C’est donc avec beaucoup d’intérêt que mes camarades et moi, nous sommes enfoncés, après avoir parcouru les vastes espaces du rez-de-chaussée également métamorphosé par les Transnumériques Awards (spécial GIF) et d’autres installations remarquables dans les pièces obscures de deux longs couloirs parsemés de portes, avec derrière chacune d’elles, un monde, une vision, un projet qui s’offrait à notre curiosité.

Derrière la première porte, on pouvait trouver, parmi les lauréats du festival français Vidéoformes 2015, partenaire de ces Transnumériques, le travail de Francesca Fini : White sugar. Cette artiste italienne aime travailler l’audio et la vidéo même si elle apprécie également les performances live. Dans le local, projeté sur le mur, on pouvait donc voir son œuvre vidéo en 3D anaglyphe White sugar crée en 2013.

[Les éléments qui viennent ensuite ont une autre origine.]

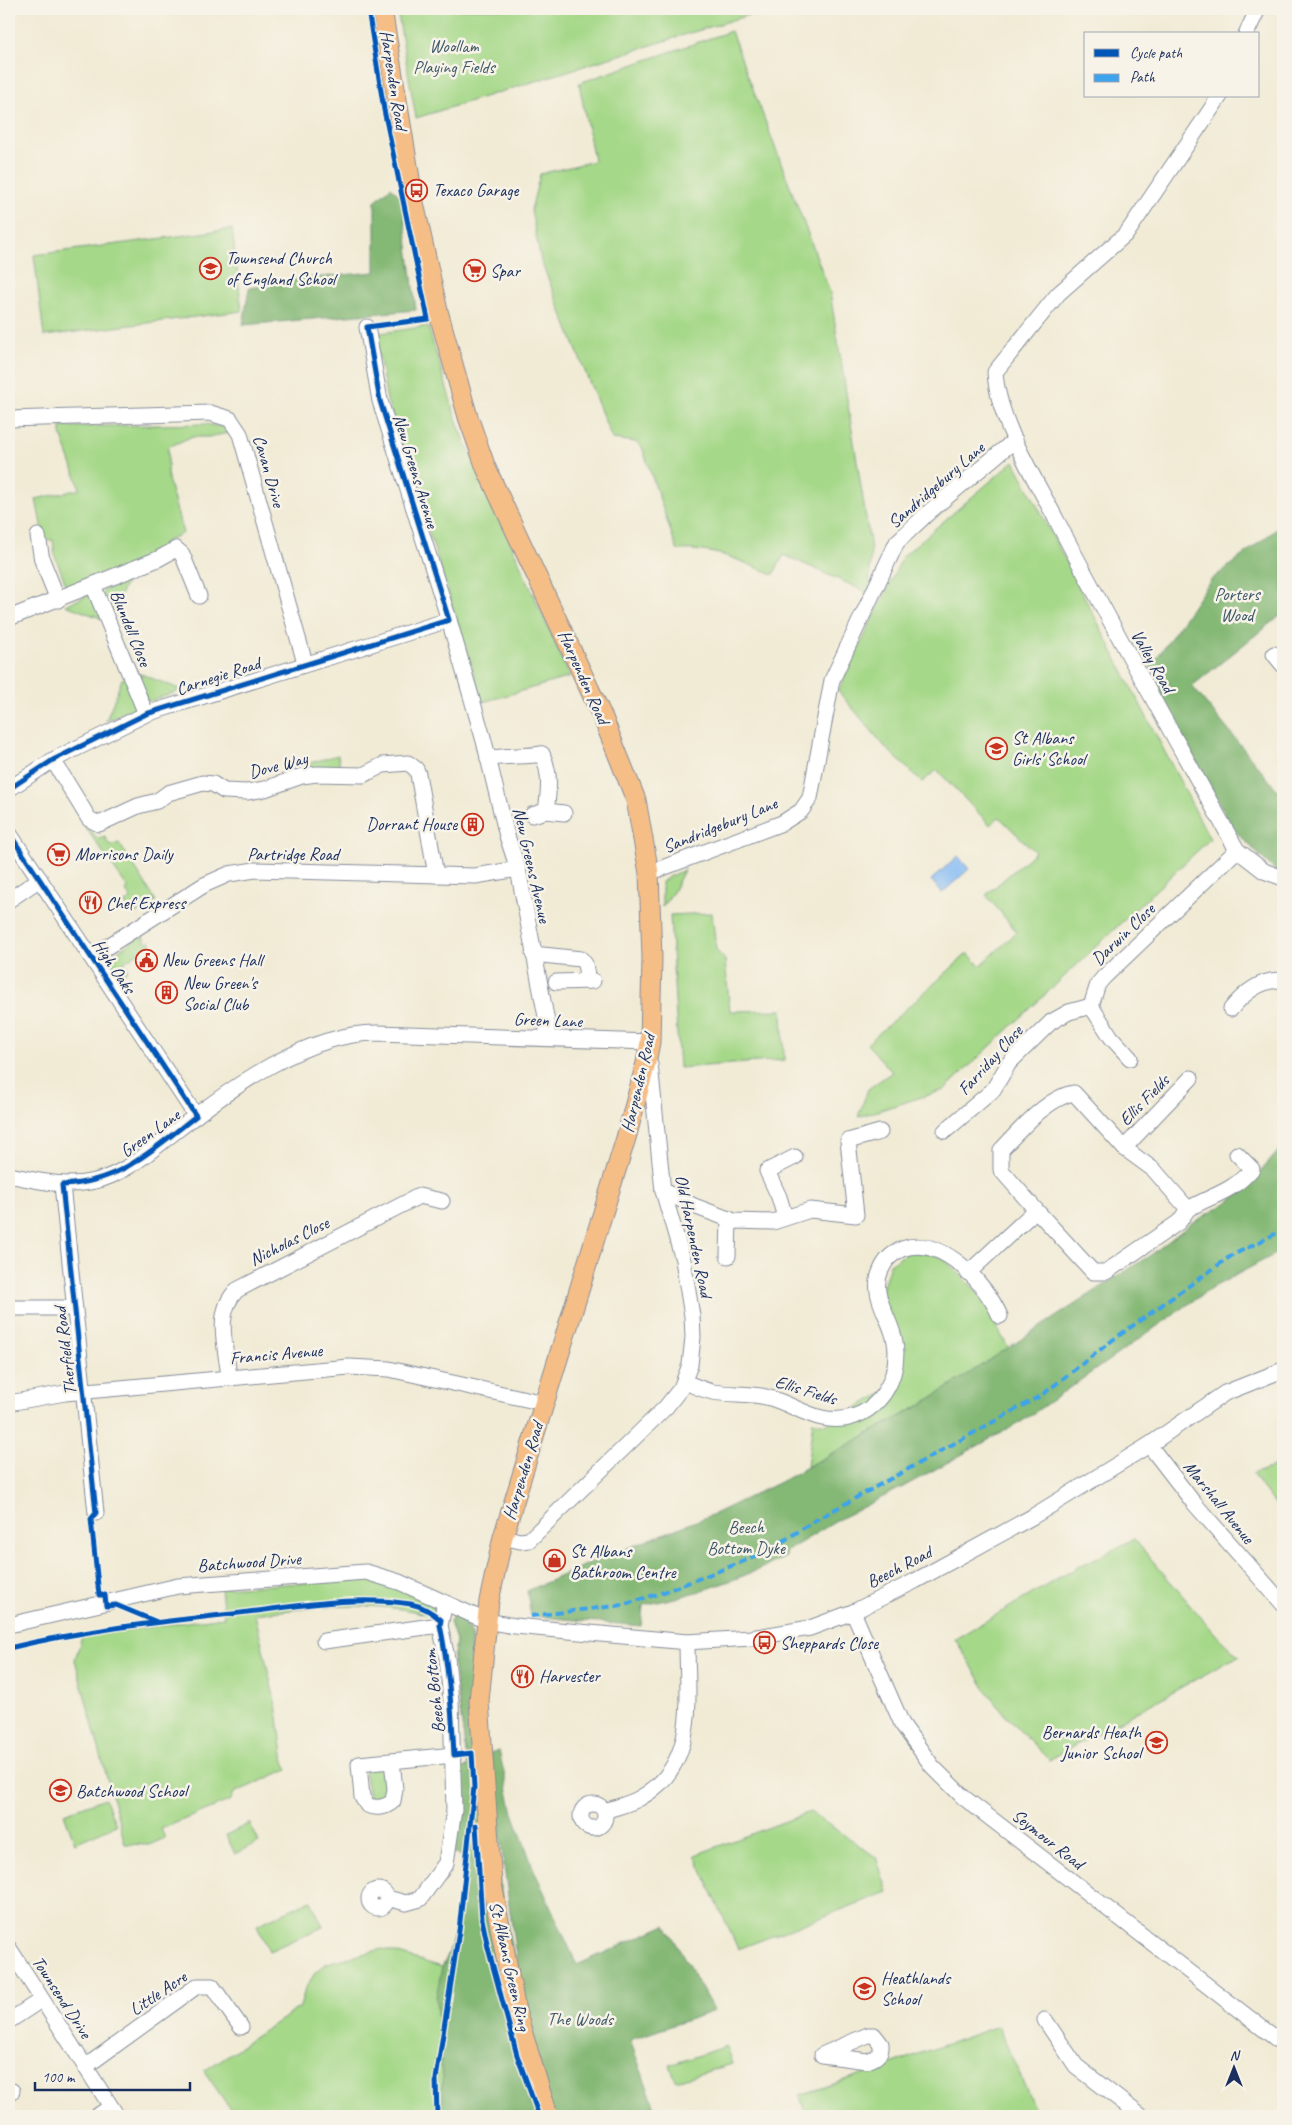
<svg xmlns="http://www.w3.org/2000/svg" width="1292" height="2125" font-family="Caveat,sans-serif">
	<rect width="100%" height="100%" fill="#f7f3e8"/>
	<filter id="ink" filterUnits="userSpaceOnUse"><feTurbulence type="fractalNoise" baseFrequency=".02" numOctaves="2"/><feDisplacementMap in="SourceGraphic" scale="10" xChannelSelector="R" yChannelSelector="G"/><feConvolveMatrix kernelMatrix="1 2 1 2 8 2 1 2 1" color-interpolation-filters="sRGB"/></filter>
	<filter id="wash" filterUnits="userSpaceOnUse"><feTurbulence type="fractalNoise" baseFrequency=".0096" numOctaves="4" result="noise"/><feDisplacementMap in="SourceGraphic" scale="20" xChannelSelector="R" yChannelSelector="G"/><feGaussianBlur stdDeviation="1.12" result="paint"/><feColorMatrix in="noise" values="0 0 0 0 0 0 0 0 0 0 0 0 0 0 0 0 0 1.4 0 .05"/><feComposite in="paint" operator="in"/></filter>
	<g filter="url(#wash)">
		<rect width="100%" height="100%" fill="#f1ebd5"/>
		<g fill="#a5d888" stroke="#608473">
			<path d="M397,9h371l-352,109z"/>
			<path d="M731,31l99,261 41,257 -2,44 -85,-38 -11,20c-33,-15 -59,-27 -96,-25l-35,-103 -6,-5 -24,-3 -71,-178 -10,-51 9,-36 54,-13 -15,-78z"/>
			<path d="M232,229l10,82 -198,25 -10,-81z"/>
			<path d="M428,326l30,99 112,252 -87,25 -96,-302 -12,-66z"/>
			<path d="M206,424l15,3 8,6 -21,4h-17l-23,10v32l15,54 -20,10 -5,11 -90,36 -13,-34 -2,-16h-9l-8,-41 44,-10 -19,-55v-7z"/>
			<path d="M1014,461l196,378 -266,251 -86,27 10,-28 24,-17 -25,-28 101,-91 12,13 37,-34 -31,-37 49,-43 -36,-35 -9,8 -53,-55 -15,12 -36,-34 -48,-57 65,-135z"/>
			<path d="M128,579l-18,37 -8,-22 2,-4z"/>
			<path d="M89,595l14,24 -38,-14z"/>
			<path d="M141,674l41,16 -34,12 -13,-26z"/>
			<path d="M127,678l9,29 -30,14 16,-42z"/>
			<path d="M338,755l3,15 -33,3 -9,-7z"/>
			<path d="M83,824l16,15 6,-2 5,9 9,-3 37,58 -23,14 -9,-12 7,-4 -5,-8 2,-3z"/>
			<path d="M684,870l-11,22 -11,15v-25l6,-5z"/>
			<path d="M712,913l4,37 9,10 5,51 52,-1 2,50 -105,8 -9,-153z"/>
			<path d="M142,935l5,8 3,-2 2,3 -28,18 4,8 -8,6 -11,-19z"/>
			<path d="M910,1251l31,5 33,32 15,19 6,17 14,25 -90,57 -112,61 6,-46 13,3 67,-36 -11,-98 8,-26z"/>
			<path d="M1283,1464v50l-31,-40z"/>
			<path d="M1134,1539l84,98 21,20 -8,3 -182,100 -36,-36 -25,-31 -33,-54 123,-72z"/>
			<path d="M370,1579c19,6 58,15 68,33l-1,5c-60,-18 -121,-10 -182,-3l22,96 7,52 4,7 -54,24 -3,7 -70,29 4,9 -16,7 -24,-1 -50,-184 7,-24 142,-19 -3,-29z"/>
			<path d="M453,1616l12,6 6,13v46l5,74 66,361h-307l-31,-45 96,-64 5,-18 10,-16 12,-10 55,-14 60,18c10,-16 23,-65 22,-84 0,-9 -2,-19 -3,-28l-11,-3 18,-85 -15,-105 3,-22 -6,-18z"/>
			<path d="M388,1767v32l-18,3 -6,-32z"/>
			<path d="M105,1798l11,27 -41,18 -11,-29z"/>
			<path d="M810,1812l66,45 12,35 -150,57 -43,-94z"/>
			<path d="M250,1823l9,19 -24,12 -9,-19z"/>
			<path d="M311,1900l12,27 -54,24 -12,-26z"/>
			<path d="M998,2026l40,90h-232l-6,-20z"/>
			<path d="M726,2046l6,18 -56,17 -6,-16z"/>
		</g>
		<g fill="#84b874" stroke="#507469">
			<path d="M391,187l11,11 14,112 -173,15 6,-37 51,-9 75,-7v-71z"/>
			<path d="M1283,524v89l-91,73 91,111v81l-49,-48 -87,-158 64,-92z"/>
			<path d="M1283,1146v104l-73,39 -189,133 -118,65 -60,30 -58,35 1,5c-45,22 -94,39 -143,48l-2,21 -110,-10 -4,-25 63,-28 124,-49 66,-32 139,-76 233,-152 40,-31 33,-19 22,-17z"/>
			<path d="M453,1616l12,6 6,13v46l5,74 66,361h-100l1,-23 -7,-95 6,-31 7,-13 14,-54 1,-17 -3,-28 -11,-3 7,-83 11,-2 -15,-105 3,-22 -6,-18z"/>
			<path d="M499,1751l14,62 21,57 43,95 89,-40 48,86 -84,29 28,76h-105l-24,-84 -9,-45 -31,-234z"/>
		</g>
		<path fill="#85bbf4" stroke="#5075a9" d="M958,856l11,13 -27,24 -11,-13z"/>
	</g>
	<g filter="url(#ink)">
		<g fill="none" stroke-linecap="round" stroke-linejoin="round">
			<defs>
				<g id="minor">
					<path d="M1246,34l12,-25"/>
					<path d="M1220,96l-93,137 -69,61 -63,78c3,50 40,106 62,149 58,111 119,220 180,329l27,21 19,7"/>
					<path d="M367,327l13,74 69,219 35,121 23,95 11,33 29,153v16"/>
					<path d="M9,419l201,-6 20,6 10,15 65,229"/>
					<path d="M38,536l4,24 16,40"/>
					<path d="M93,585l53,129"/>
					<path d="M9,618l149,-59 18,-10 6,5 17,42"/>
					<path d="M1274,654l9,11"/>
					<path d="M488,759c18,-4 35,-2 54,-5"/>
					<path d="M53,760l36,59 10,5 39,-18 19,-5 11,-8 35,-10 10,1 11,7 23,1 18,-3 37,-13 15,-2 46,1 20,-10 25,-2 8,6 2,5 18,101"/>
					<path d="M9,789l44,-29 93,-46 303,-94"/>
					<path d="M546,811l18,2"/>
					<path d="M532,815l14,-4c3,-20 5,-38 -4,-57"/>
					<path d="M9,833l187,283"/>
					<path d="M649,873l133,-50 19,-12 9,-13 22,-118 65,-138 33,-31 85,-71"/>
					<path d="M9,900l31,-21"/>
					<path d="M533,954l48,5 4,5 3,17"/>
					<path d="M91,957l113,-72 25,-11 26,-4 220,6 43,-7"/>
					<path d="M556,982l37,-1"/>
					<path d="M1091,1006l7,-22 6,-7 133,-127"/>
					<path d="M1091,1006l20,31 19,21"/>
					<path d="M1231,1009c13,-16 31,-30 52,-29"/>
					<path d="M945,1131l48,-41 16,-27 42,-41 18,-10 22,-6"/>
					<path d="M1124,1148l67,-70"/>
					<path d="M9,1175c29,6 57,13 86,6 31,-7 56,-31 81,-50 55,-43 129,-98 201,-98l273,9"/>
					<path d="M62,1185l34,328"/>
					<path d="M663,1191l31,15 40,15 39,1 37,-12 46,5 -8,-74 32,-9"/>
					<path d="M1188,1209c26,-15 43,-16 64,-40l-15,-15"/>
					<path d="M785,1217l-6,-20 -12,-26 28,-14"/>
					<path d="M728,1256l1,-37"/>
					<path d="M968,1273l68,-63 -35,-40v-20c18,-19 47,-53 73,-57l50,55 30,22 34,39 -9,13 -73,50h-13l-57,-62"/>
					<path d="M9,1308h65"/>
					<path d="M229,1376c-3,-28 -15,-64 8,-86l182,-94 23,5"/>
					<path d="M684,1382c9,3 19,8 29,10 17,3 35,1 53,5 19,4 37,17 56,21 47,10 80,-33 73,-76 -4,-25 -26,-47 -14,-72 4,-10 12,-17 21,-21 40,-15 84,35 98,67"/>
					<path d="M9,1403l56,-10 284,-26 40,2 155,34"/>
					<path d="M1149,1445l44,57 90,102"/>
					<path d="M503,1537l17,4 9,-1 137,-133 15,-19 9,-23 3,-28 -1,-21 -9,-56 -20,-69 -13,-127"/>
					<path d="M853,1612l49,112 30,42 31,31 320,247"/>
					<path d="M9,1625l169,-39 188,-14 33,10 87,39 29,5 172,16 64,-4 59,-10 43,-16 62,-31 117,-64 117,-72 76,-52 58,-23"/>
					<path d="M324,1641l116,-16"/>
					<path d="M392,1761l3,28 -2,12c-7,7 -18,8 -26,4l-5,-8 -3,-33 95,-9"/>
					<circle cx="593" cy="1816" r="12"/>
					<path d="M605,1811c11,-4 25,-7 35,-13 59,-33 47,-99 47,-156"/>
					<circle cx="378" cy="1899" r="9"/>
					<path d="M387,1898l19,5 14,-4 26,-36 8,-53 -3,-109 -4,-43 -7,-33 5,-22"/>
					<path d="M9,1948l108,168"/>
					<path d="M1045,2020l31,46 65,50"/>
					<path d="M9,2021l32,-21"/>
					<path d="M868,2035h6l7,9c1,10 -4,14 -14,17l-45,-6z"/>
					<path d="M85,2067l112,-81h15l29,41"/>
					<path d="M9,2094l3,-3"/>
					<path d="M97,2116l14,-9"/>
				</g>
				<path id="major" d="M382,9l32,194 24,108 30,106 18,51 117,250 33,82 13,73 3,85 -2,84 -4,21 -20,75 -123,399 -14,64 -10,100 13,183 24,127 32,105"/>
			</defs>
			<use href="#minor" stroke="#868d9a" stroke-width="17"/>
			<use href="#major" stroke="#868d9a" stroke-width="21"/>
			<use href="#minor" stroke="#fff" stroke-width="15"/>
			<use href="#major" stroke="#f6be87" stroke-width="19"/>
			<path stroke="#3da3ed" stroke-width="4" stroke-dasharray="8 4" stroke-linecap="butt" d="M531,1616l92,-11 41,-13 101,-39 49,-32 228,-126 72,-56 117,-83 52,-26"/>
			<defs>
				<g id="cycleway">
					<path d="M9,789l44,-29 93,-46 303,-94 -69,-219 -13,-74 61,-8 -44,-209 -16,-101"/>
					<path d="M9,833l187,283c-44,34 -75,66 -134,69l34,328 -5,6 8,76h6l1,11 10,-1 41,17"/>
					<path d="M9,1648c69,-17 142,-25 213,-33 63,-6 126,-21 189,-11 11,2 22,9 30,16l-1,5c9,43 12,86 14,130l18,-2 2,34 -15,144 -23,148 1,37"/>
					<path d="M476,1825l6,94 6,29 29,107 22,61"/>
				</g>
			</defs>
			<use href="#cycleway" stroke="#f7f3e8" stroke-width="8"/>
			<use href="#cycleway" stroke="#0057b8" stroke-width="5"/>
		</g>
	</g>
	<defs>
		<symbol id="bus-ring" viewBox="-11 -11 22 22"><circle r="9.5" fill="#f7f3e8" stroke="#c8321e" stroke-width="1.5"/><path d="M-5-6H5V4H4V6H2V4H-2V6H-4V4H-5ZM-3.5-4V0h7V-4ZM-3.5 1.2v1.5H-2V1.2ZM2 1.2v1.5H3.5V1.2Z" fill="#c8321e"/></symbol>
		<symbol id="school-ring" viewBox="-11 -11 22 22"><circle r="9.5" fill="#f7f3e8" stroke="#c8321e" stroke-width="1.5"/><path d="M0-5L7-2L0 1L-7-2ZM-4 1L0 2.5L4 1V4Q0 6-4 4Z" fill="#c8321e"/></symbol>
		<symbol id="supermarket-ring" viewBox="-11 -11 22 22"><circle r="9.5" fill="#f7f3e8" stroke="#c8321e" stroke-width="1.5"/><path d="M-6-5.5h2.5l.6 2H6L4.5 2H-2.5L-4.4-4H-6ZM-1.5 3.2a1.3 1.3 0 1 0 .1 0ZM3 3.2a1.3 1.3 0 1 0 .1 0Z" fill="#c8321e"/></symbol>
		<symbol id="building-ring" viewBox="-11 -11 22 22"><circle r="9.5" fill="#f7f3e8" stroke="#c8321e" stroke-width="1.5"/><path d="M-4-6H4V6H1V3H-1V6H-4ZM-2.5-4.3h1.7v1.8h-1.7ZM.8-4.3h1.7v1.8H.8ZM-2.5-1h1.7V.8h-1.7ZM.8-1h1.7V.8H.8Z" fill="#c8321e"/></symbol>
		<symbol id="restaurant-ring" viewBox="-11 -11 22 22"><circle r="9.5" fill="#f7f3e8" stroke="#c8321e" stroke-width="1.5"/><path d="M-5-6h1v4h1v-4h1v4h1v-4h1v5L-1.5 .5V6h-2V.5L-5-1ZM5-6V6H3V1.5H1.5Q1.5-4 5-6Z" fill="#c8321e"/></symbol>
		<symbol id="civic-ring" viewBox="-11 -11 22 22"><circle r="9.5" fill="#f7f3e8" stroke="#c8321e" stroke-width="1.5"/><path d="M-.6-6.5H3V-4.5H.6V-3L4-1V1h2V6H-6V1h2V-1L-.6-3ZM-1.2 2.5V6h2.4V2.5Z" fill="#c8321e"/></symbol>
		<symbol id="shop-ring" viewBox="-11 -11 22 22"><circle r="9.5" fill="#f7f3e8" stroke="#c8321e" stroke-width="1.5"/><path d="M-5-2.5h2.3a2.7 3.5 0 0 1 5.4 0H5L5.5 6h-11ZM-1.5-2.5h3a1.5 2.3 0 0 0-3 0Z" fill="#c8321e"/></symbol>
	</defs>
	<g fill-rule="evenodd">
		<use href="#bus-ring" x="404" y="178" width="25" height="25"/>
		<use href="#school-ring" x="198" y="256" width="25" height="25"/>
		<use href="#supermarket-ring" x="462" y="258" width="25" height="25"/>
		<use href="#school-ring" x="984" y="736" width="25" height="25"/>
		<use href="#building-ring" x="460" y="812" width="25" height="25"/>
		<use href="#supermarket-ring" x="46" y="842" width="25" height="25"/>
		<use href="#restaurant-ring" x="78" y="890" width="25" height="25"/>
		<use href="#civic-ring" x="134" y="948" width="25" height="25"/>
		<use href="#building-ring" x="154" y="980" width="25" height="25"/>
		<use href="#shop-ring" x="542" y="1548" width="25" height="25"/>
		<use href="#bus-ring" x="752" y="1630" width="25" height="25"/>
		<use href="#restaurant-ring" x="510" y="1664" width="25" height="25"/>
		<use href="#school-ring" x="1144" y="1730" width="25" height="25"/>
		<use href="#school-ring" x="48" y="1778" width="25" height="25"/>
		<use href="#school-ring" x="852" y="1976" width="25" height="25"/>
	</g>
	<g text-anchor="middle" stroke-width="5" stroke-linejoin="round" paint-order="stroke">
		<g font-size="18" fill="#3e5968" stroke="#f7f3e8">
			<text x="454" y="52">Woollam<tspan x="454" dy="21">Playing Fields</tspan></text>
			<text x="1237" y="600">Porters<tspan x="1237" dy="21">Wood</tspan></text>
			<text x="746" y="1533">Beech<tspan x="746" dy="21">Bottom Dyke</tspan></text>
			<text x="580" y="2025">The Woods</text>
		</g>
		<g font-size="18" fill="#1b2f5e" stroke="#f7f3e8">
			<text transform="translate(394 80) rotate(81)" y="6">Harpenden Road</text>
			<text transform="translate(269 471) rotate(74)" y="6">Cavan Drive</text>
			<text transform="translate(416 471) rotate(73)" y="6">New Greens Avenue</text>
			<text transform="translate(936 485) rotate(-41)" y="6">Sandridgebury Lane</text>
			<text transform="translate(131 628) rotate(68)" y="6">Blundell Close</text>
			<text transform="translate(1153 661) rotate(60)" y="6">Valley Road</text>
			<text transform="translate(218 676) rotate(-18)" y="6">Carnegie Road</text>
			<text transform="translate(584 677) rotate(66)" y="6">Harpenden Road</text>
			<text transform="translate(278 765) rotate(-14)" y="6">Dove Way</text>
			<text transform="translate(720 825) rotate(-22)" y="6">Sandridgebury Lane</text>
			<text x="293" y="860">Partridge Road</text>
			<text transform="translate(532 865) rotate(77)" y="6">New Greens Avenue</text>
			<text transform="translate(1123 934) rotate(-44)" y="6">Darwin Close</text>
			<text transform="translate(114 966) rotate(56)" y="6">High Oaks</text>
			<text transform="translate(548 1020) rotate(2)" y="6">Green Lane</text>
			<text transform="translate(990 1060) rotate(-48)" y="6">Farriday Close</text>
			<text transform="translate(638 1083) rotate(-77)" y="6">Harpenden Road</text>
			<text transform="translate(1144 1100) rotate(-46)" y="6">Ellis Fields</text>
			<text transform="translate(150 1133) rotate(-36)" y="6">Green Lane</text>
			<text transform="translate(694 1236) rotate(78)" y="6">Old Harpenden Road</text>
			<text transform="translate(289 1241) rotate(-27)" y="6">Nicholas Close</text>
			<text transform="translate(65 1351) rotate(-97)" y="6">Therfield Road</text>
			<text transform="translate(276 1354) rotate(-5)" y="6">Francis Avenue</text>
			<text transform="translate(806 1390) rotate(17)" y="6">Ellis Fields</text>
			<text transform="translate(523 1471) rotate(-73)" y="6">Harpenden Road</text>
			<text transform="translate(1219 1502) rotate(51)" y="6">Marshall Avenue</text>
			<text transform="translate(249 1562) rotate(-4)" y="6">Batchwood Drive</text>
			<text transform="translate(899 1567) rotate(-27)" y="6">Beech Road</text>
			<text transform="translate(434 1691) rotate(-96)" y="6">Beech Bottom</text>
			<text transform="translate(1048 1839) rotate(38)" y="6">Seymour Road</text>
			<text transform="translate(510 1966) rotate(77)" y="6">St Albans Green Ring</text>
			<text transform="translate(158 1993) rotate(-34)" y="6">Little Acre</text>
			<text transform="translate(62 1997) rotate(57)" y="6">Townsend Drive</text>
		</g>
		<g font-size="18" fill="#1b2f5e" stroke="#f7f3e8" text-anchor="start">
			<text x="433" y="196">Texaco Garage</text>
			<text x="226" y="264">Townsend Church<tspan x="226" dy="21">of England School</tspan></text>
			<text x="490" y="277">Spar</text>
			<text x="1012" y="744">St Albans<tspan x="1012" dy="21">Girls' School</tspan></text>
			<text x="457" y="830" text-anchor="end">Dorrant House</text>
			<text x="75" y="860">Morrisons Daily</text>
			<text x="106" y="909">Chef Express</text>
			<text x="162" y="966">New Greens Hall</text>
			<text x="183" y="989">New Green's<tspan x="183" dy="21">Social Club</tspan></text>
			<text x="570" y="1557">St Albans<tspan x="570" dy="21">Bathroom Centre</tspan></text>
			<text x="780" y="1649">Sheppards Close</text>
			<text x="539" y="1682">Harvester</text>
			<text x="1141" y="1738" text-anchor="end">Bernards Heath<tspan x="1141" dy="21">Junior School</tspan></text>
			<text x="76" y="1797">Batchwood School</text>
			<text x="881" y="1984">Heathlands<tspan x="881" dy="21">School</tspan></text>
		</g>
	</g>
	<rect width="1292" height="2125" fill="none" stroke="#f7f3e8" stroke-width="30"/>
	<rect x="1084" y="32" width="175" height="65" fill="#f7f3e8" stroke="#9fa5b1"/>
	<rect x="1094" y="49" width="25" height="8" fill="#0057b8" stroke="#9fa5b1"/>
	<text x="1130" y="58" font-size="15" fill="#1b2f5e">Cycle path</text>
	<rect x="1094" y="74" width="25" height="8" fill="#3da3ed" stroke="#9fa5b1"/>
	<text x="1130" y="82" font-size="15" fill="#1b2f5e">Path</text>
	<g transform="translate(1234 2068)" stroke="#f7f3e8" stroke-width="4" paint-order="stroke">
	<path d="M0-4L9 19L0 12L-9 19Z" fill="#1b2f5e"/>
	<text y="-8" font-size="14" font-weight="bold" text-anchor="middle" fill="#1b2f5e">N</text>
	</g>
	<path d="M35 2082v8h155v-8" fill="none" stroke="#1b2f5e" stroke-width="2.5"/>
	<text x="42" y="2082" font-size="15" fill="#1b2f5e" stroke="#f7f3e8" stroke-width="4" paint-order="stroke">100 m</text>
</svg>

Il s’agit d’un court-métrage de treize minutes utilisant la technique de 3D qui nécessite des lunettes aux verres de couleur différent pour générer le relief. Les lunettes n’étant pas fournis, les images que l’on voit ont cet effet très spécifique et coloré que cette technique produit. La vidéo, quant à elle, regroupe des morceaux de films muets d’époque en noir et blanc mais avec du bruit, des taches et des lignes de couleur. Une image tantôt découpée tantôt gribouillée ou raturée mais, manipulée en tout cas. L’expérience anachronique est perturbante car elle mélange la technologie de la 3D anaglyphe au cinéma noir et blanc. Cela donne un effet particulier et envoutant, créant une dimension proche du dieselpunk ou futur et passé se confondent.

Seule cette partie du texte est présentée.